The BIOS portion of CPM is responsible for the control of the computer system's hardware. The BIOS is written by the CPM system vendor to support any custom hardware the system may have. Once a vendor has created a custom BIOS for there system they use the MOVCPM.COM program to adjust the CPU jump addresses in the CPM CPP/BDOS binary image supplied by Digital Research to reflect the new CPM start address in memory. The BIOS is normally loaded at the highest possible memory address (max 64K). The BDOS is loaded on top of the BIOS, and the CPP loads on top of the BDOS.

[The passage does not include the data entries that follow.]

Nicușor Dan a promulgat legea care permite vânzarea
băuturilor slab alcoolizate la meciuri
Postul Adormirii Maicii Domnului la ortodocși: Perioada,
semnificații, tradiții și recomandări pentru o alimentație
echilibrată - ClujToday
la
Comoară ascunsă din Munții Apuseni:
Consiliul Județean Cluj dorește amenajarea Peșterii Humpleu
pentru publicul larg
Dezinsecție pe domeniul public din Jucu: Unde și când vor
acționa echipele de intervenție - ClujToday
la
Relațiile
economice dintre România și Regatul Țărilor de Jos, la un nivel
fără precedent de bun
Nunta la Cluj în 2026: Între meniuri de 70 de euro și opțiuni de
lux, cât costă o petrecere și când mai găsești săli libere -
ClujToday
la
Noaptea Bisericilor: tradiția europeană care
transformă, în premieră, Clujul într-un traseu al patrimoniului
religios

The start of the BIOS code contains a table of sixteen 8080 jump instructions. Each of the jump instructions will execute one of sixteen possible CMP2.2 BIOS functions. The first jump instruction in the BIOS entry table executes the WBOOT function. Address zero in memory contains an 8080 jump instruction to the table entry for the WBOOT BIOS entry table. As all 8080 jump instructions are three bytes long we can calculate the address of any of the sixteen BIOS functions jump table entries. Memory address zero contains a jump instruction to the WBOOT function BIOS entry table address. The second and third bytes of this jump instruction (memory address one and two) contain the start address of the BIOS jump table. To calculate the start address of any BIOS function multiply the BIOS function index number by three and add the WBOOT function entry table memory address read from bytes one and two in memory. Once the BIOS function's memory address is calculated you execute the function using an 8080 CALL instruction. BIOS function parameters are passed and returned in the 8080 registers. The 8080 registers used depend on the BIOS function called.

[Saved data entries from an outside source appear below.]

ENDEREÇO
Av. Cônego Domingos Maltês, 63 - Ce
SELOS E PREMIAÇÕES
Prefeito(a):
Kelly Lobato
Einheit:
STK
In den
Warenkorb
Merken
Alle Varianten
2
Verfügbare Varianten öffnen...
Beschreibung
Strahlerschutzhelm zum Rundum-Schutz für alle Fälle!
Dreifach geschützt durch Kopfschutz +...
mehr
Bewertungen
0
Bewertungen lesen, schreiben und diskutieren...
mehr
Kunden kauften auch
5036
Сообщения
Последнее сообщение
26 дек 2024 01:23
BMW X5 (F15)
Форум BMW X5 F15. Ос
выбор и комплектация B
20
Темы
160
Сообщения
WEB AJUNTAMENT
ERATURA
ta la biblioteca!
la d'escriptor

The developers of the CPM operating system intended the BIOS functions to be used by the BDOS portion of the CPM code only. The reason for the address of the WBOOT jump table entry at address one is to allow a program to warm boot after it executes by jumping to address zero. Digital Research's CPM2.2 documentation indicated that program developers should only use the BDOS functions and not directly access the BIOS functions. The developers of CPM wanted all programs to use the BDOS functions to the point that even the WBOOT BIOS function can be executed by calling the BDOS service request zero. For many reasons programmers would often use the BIOS functions in there programs. One needs to take care when a program uses the BIOS functions directly and not allow the state of the computer system and the BDOS portion of CPM to get out of sync. While it is generally safe to use the BIOS serial oriented functions a program must be very careful when using the BIOS disk functions directly.
Other then the WBOOT BIOS function the remaining CPM2.2 BIOS functions fall into one of two types; serial functions, and disk functions.
The serial oriented BIOS functions transfer one ASCII character at a time to or from hardware devices and/or provide simple status about the devices. Under CPM2.2 there are four logical serial devices; console (CON), List (LST), Punch (PUN), and Reader (RDR). Each of the four logical serial devices can be mapped to any of four possible hardware devices. Each logical serial device has its own list of four physical devices. For a description of the logical to physical serial oriented device mappings see the information on the STAT Utility page. The BIOS has support for the reading, writing and providing status for the four logical serial devices. The BIOS serial oriented support functions and the WBOOT function are documented on the BIOS Serial Devices page.
The disk oriented BIOS functions are used to control any one of a possible sixteen disk drives. The BIOS disk support functions are used to transfer logical blocks of one hundred and twenty eight (128) bytes to a disk drive device. Only one disk drive can be selected at a time and all subsequent disk functions assume the last selected disk drive device. The BIOS block oriented support functions are documented on the BIOS Disk Devices page.